QUESTIONS ON THE MATERIAL ▸
(a) Reproduce word for word the stretch from "2. The system" through "environmental conditions." in the patent application on an energy storage level indication circuit.
(b) In the patent application on an energy storage level indication circuit, what does claim 3 say a faster signal transmission rate indicates?

PASSAGE TO READ ▸

U.S. patent application number 12/772513 was filed with the patent office on 2011-11-03 for energy storage level indication circuit.
Invention is credited to John Gerard Finch, Jian Xu.
Application Number | 20110267068 12/772513 |
Document ID | / |
Family ID | 44121082 |
Filed Date | 2011-11-03 |
United States Patent
Application |
20110267068 |
Kind Code |
A1 |
Xu; Jian ; et al. |
November 3, 2011 |
ENERGY STORAGE LEVEL INDICATION CIRCUIT
Abstract
An energy storage level indication circuit includes an energy
storage device and a radio control module operable to transmit a
wireless heartbeat signal at a rate indicating an amount of energy
stored in the energy storage device.
Inventors: |
Xu; Jian; (Windsor, CA)
; Finch; John Gerard; (Livonia, MI) |
Family ID: |
44121082 |
Appl. No.: |
12/772513 |
Filed: |
May 3, 2010 |
Current U.S.
Class: |
324/427 |
Current CPC
Class: |
H02J 7/35 20130101; H02J
13/0075 20130101; Y02E 40/70 20130101; Y02E 60/00 20130101; Y02E
60/7853 20130101; Y04S 10/123 20130101; Y04S 40/126 20130101; G01R
31/371 20190101 |
Class at
Publication: |
324/427 |
International
Class: |
G01N 27/416 20060101
G01N027/416 |
Claims
1. An energy storage level indication circuit, comprising: a first
energy storage device having a first capacity; a second energy
storage device having a second capacity lower than the first
capacity, the second energy storage device being charged by the
first energy storage device; and a signal generator operable to
transmit a heartbeat signal in response to the second energy
storage device being charged to a threshold, wherein the rate of
heartbeat signal transmission indicates an amount of energy stored
in the first energy storage device.
2. The system of claim 1, wherein at least one of the energy
storage devices includes a capacitor.
3. The system of claim 1, wherein a faster signal transmission rate
indicates a larger amount of energy stored in the first energy
storage device, and a slower signal transmission indicates a
smaller amount of energy stored in the first energy storage
device.
4. The system of claim 1, wherein the first energy storage device
is charged from an energy harvester operable to harvest energy from
environmental conditions.
5. The system of claim 4, wherein the energy harvester includes at
least one of a photovoltaic cell, a thermal energy harvester, a
hydroelectric energy harvester, or a mechanical energy
harvester.
6. The system of claim 4, wherein the heartbeat signal is a
wireless signal, and wherein a controller receives the wireless
signal and determines an amount of energy available to the energy
harvester by analyzing changes in the rate of signal transmission
over time.
7. The system of claim 1 wherein the heartbeat signal is a wireless
signal, and wherein a controller receives the wireless signal and
determines the rate of signal transmission to determine the amount
of energy stored in the first energy storage device.

DATA SUPPLIED ▸
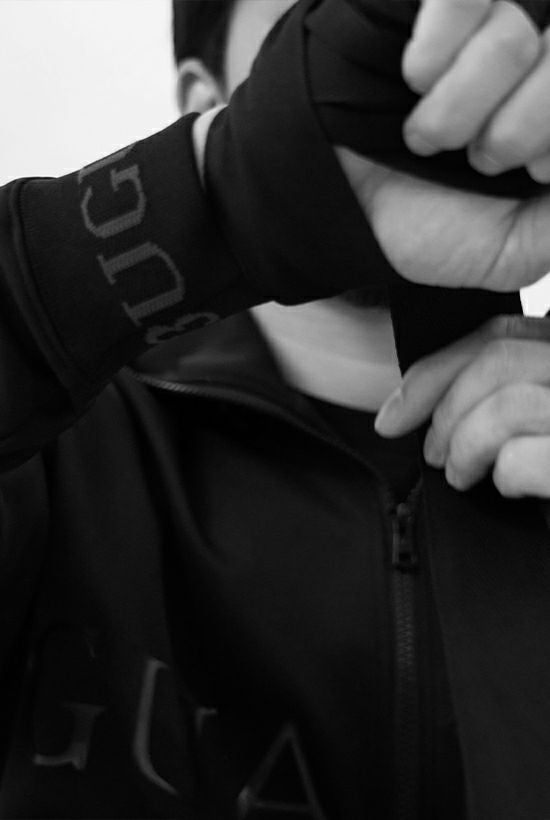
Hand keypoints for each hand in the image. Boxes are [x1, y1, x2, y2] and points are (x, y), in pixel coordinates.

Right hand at [336, 0, 549, 291]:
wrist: (337, 208)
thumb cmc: (423, 224)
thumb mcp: (516, 248)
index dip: (549, 136)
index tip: (528, 174)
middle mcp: (535, 57)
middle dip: (518, 129)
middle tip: (478, 162)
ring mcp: (489, 20)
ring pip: (517, 28)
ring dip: (463, 102)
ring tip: (428, 136)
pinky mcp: (438, 4)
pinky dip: (439, 47)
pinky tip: (415, 78)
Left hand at [374, 315, 549, 497]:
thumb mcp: (540, 409)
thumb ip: (509, 383)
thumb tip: (414, 400)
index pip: (499, 333)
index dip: (433, 371)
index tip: (395, 413)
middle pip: (498, 360)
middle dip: (444, 410)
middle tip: (433, 453)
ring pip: (506, 406)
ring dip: (465, 446)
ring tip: (461, 475)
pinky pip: (520, 458)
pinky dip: (504, 475)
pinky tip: (510, 487)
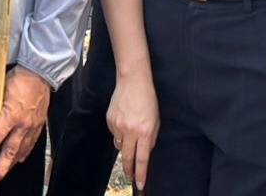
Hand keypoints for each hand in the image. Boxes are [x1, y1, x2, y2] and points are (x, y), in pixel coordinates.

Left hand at [0, 66, 50, 185]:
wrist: (40, 72)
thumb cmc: (19, 78)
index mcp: (11, 115)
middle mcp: (23, 124)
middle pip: (10, 152)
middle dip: (0, 167)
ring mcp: (32, 126)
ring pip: (22, 151)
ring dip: (12, 163)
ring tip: (3, 172)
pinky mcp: (39, 125)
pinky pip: (31, 144)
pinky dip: (24, 153)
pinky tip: (20, 159)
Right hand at [106, 72, 158, 190]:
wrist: (133, 81)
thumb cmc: (147, 100)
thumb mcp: (156, 121)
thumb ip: (150, 138)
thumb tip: (144, 152)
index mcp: (144, 132)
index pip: (142, 159)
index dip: (141, 173)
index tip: (140, 184)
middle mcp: (130, 131)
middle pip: (127, 157)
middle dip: (129, 169)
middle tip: (130, 175)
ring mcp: (118, 125)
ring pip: (119, 145)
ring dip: (125, 145)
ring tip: (130, 133)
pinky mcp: (110, 120)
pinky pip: (114, 133)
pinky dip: (119, 132)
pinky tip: (124, 121)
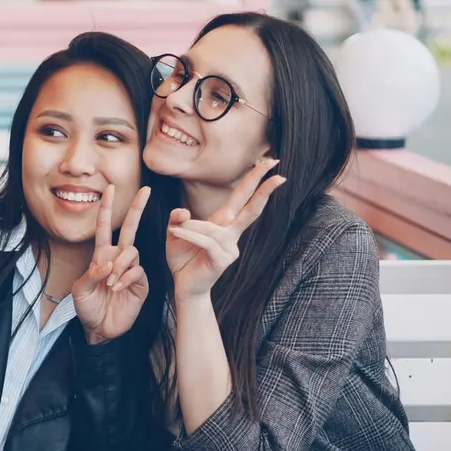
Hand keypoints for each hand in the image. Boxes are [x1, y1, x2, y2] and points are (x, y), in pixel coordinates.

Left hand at [72, 185, 151, 343]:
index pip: (105, 228)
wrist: (100, 328)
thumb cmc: (88, 307)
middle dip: (137, 209)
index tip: (110, 189)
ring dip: (119, 265)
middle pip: (130, 229)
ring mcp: (131, 269)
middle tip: (145, 190)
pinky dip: (125, 278)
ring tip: (109, 283)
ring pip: (131, 252)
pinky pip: (136, 271)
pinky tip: (117, 288)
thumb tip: (106, 263)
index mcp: (101, 256)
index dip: (107, 209)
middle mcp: (118, 258)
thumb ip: (91, 275)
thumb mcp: (80, 291)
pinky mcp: (140, 282)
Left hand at [166, 158, 284, 299]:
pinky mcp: (222, 260)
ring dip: (192, 227)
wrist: (184, 287)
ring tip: (174, 231)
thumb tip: (183, 211)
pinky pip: (205, 241)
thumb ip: (178, 219)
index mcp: (223, 224)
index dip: (255, 180)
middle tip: (276, 168)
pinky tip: (175, 233)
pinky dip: (190, 235)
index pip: (242, 198)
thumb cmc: (183, 259)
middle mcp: (231, 235)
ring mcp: (229, 248)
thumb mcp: (176, 233)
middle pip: (250, 208)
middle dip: (262, 187)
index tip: (270, 162)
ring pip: (214, 229)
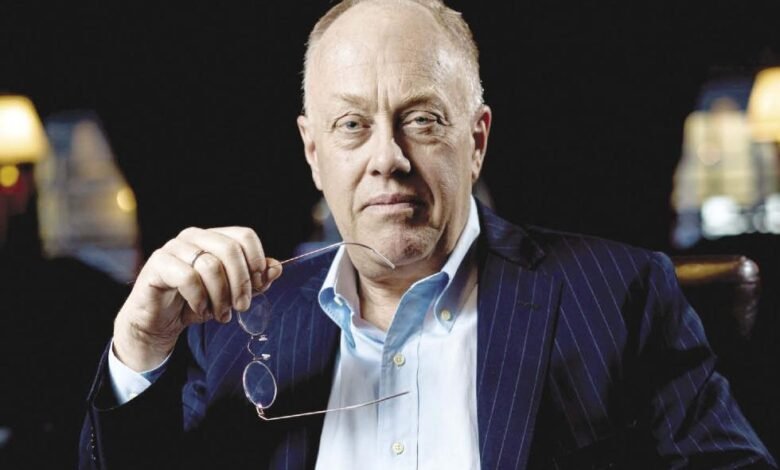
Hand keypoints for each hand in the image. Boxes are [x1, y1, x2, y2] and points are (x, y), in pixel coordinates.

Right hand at [113, 227, 282, 371]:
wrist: (159, 322)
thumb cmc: (196, 302)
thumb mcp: (231, 293)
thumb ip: (254, 280)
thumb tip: (276, 268)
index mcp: (214, 237)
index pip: (244, 236)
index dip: (257, 260)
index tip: (259, 285)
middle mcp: (194, 236)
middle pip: (230, 249)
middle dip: (241, 282)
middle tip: (242, 307)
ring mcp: (174, 248)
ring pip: (210, 265)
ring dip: (220, 296)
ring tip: (220, 314)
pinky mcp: (158, 264)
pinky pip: (187, 277)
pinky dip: (199, 298)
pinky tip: (201, 309)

SOLUTIONS TO THE PROBLEMS ▸
(a)
2. The system of claim 1, wherein at least one of the energy
storage devices includes a capacitor.
3. The system of claim 1, wherein a faster signal transmission rate
indicates a larger amount of energy stored in the first energy
storage device, and a slower signal transmission indicates a
smaller amount of energy stored in the first energy storage
device.
4. The system of claim 1, wherein the first energy storage device
is charged from an energy harvester operable to harvest energy from
environmental conditions.

(b) A larger amount of energy stored in the first energy storage device.